**SOURCE DATA**
- - - - - - -
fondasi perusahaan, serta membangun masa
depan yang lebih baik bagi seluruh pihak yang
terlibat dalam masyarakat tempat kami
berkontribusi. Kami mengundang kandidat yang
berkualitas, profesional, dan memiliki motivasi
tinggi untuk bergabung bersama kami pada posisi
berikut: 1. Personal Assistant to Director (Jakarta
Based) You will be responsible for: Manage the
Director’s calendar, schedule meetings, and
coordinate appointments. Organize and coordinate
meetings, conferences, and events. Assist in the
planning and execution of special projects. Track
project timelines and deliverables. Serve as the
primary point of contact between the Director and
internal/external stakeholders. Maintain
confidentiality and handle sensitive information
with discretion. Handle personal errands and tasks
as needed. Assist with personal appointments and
- - - - - - -
**JOB**
Reproduce the data above, replacing every instance of "Director" with "CEO" and leaving everything else unchanged.

**ANSWER**
fondasi perusahaan, serta membangun masa
depan yang lebih baik bagi seluruh pihak yang
terlibat dalam masyarakat tempat kami
berkontribusi. Kami mengundang kandidat yang
berkualitas, profesional, dan memiliki motivasi
tinggi untuk bergabung bersama kami pada posisi
berikut: 1. Personal Assistant to CEO (Jakarta
Based) You will be responsible for: Manage the
CEO’s calendar, schedule meetings, and
coordinate appointments. Organize and coordinate
meetings, conferences, and events. Assist in the
planning and execution of special projects. Track
project timelines and deliverables. Serve as the
primary point of contact between the CEO and
internal/external stakeholders. Maintain
confidentiality and handle sensitive information
with discretion. Handle personal errands and tasks
as needed. Assist with personal appointments and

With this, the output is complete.